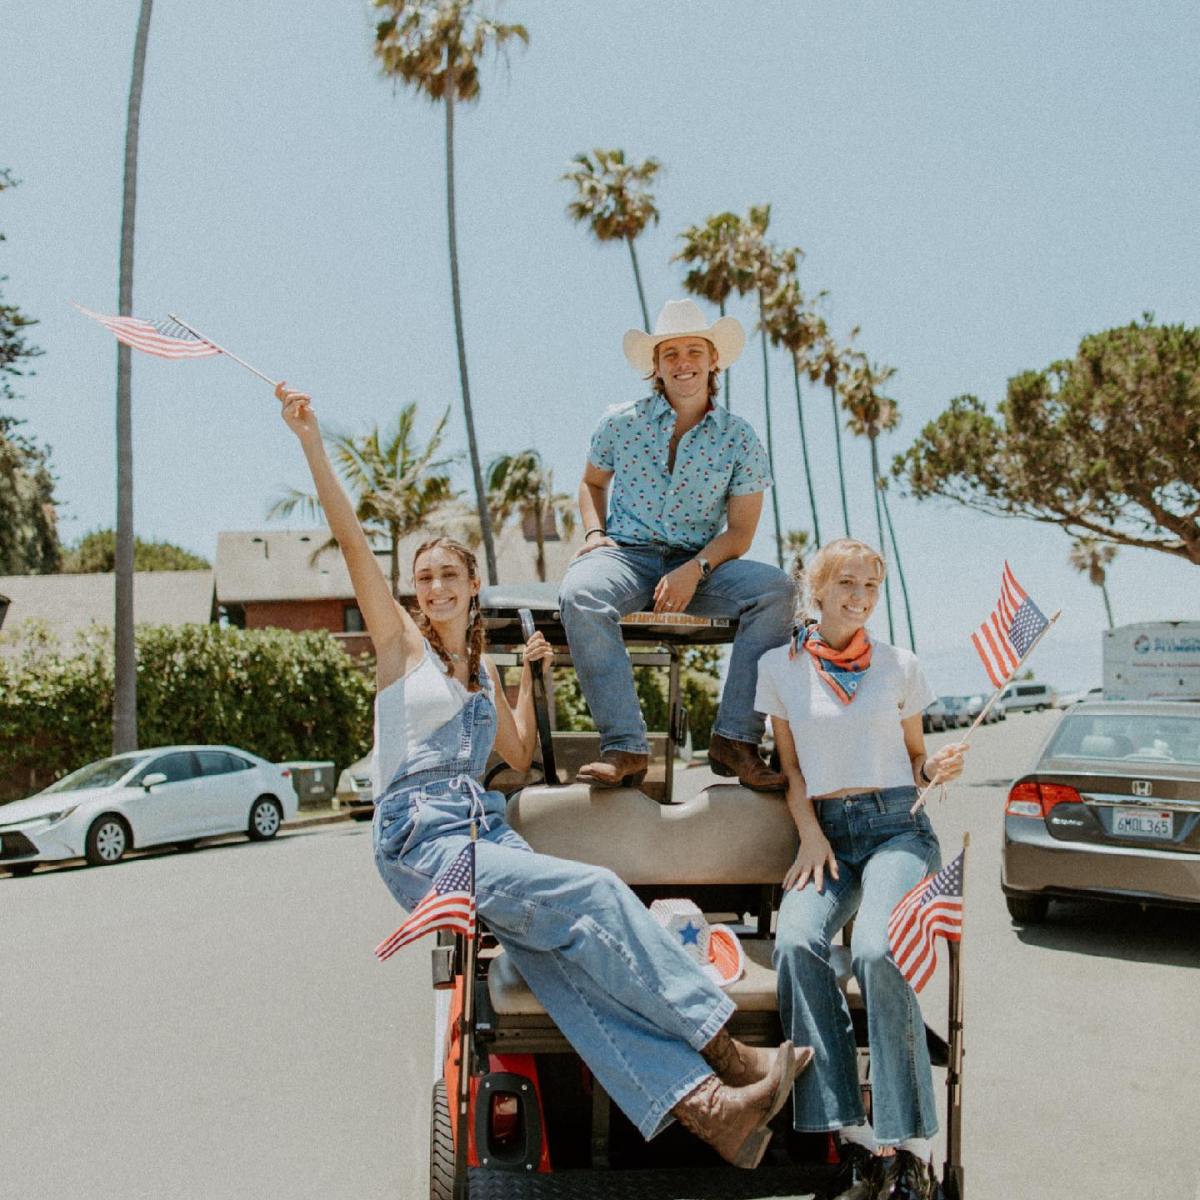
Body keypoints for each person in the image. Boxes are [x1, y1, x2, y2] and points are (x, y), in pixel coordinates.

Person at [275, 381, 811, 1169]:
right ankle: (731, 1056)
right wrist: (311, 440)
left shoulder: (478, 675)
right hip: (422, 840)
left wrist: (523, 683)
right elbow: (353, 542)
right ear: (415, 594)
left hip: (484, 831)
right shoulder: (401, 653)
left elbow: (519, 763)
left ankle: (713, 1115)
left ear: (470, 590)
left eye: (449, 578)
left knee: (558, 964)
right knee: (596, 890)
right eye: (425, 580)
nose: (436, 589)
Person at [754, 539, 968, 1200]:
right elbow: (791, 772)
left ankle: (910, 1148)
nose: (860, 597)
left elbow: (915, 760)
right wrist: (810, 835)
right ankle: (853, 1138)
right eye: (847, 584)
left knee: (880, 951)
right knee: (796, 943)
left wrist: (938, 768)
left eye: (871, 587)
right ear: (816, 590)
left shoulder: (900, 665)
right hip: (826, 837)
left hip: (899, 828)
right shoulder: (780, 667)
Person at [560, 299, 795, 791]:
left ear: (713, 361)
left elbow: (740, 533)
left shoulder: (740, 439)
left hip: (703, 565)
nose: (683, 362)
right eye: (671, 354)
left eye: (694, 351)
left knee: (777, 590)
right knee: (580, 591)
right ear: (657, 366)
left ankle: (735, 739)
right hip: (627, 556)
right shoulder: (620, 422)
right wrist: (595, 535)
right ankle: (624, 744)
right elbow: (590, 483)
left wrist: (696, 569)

**Task statement**
Copy the entries exactly. Leave the pictures out.

**Task answer**
Body keypoints for each person in the image. Boxes are [x1, y1, x2, y2] and points are (x, y), in pixel coordinates.

Person at [275, 381, 811, 1169]:
right ankle: (731, 1056)
right wrist: (311, 440)
left shoulder: (478, 675)
right hip: (422, 840)
left wrist: (523, 683)
right elbow: (353, 542)
right ear: (415, 594)
left hip: (484, 831)
right shoulder: (401, 653)
left elbow: (519, 763)
left ankle: (713, 1115)
left ear: (470, 590)
left eye: (449, 578)
left knee: (558, 964)
right knee: (596, 890)
right eye: (425, 580)
nose: (436, 589)
Person at [754, 539, 968, 1200]:
right elbow: (791, 772)
left ankle: (910, 1148)
nose: (860, 597)
left elbow: (915, 760)
right wrist: (810, 835)
right ankle: (853, 1138)
right eye: (847, 584)
left knee: (880, 951)
right knee: (796, 943)
left wrist: (938, 768)
left eye: (871, 587)
right ear: (816, 590)
left shoulder: (900, 665)
right hip: (826, 837)
left hip: (899, 828)
right shoulder: (780, 667)
Person at [560, 299, 795, 791]:
left ear: (713, 361)
left elbow: (740, 533)
left shoulder: (740, 439)
left hip: (703, 565)
nose: (683, 362)
right eye: (671, 354)
left eye: (694, 351)
left knee: (777, 590)
right knee: (580, 591)
right ear: (657, 366)
left ankle: (735, 739)
right hip: (627, 556)
right shoulder: (620, 422)
right wrist: (595, 535)
right ankle: (624, 744)
right elbow: (590, 483)
left wrist: (696, 569)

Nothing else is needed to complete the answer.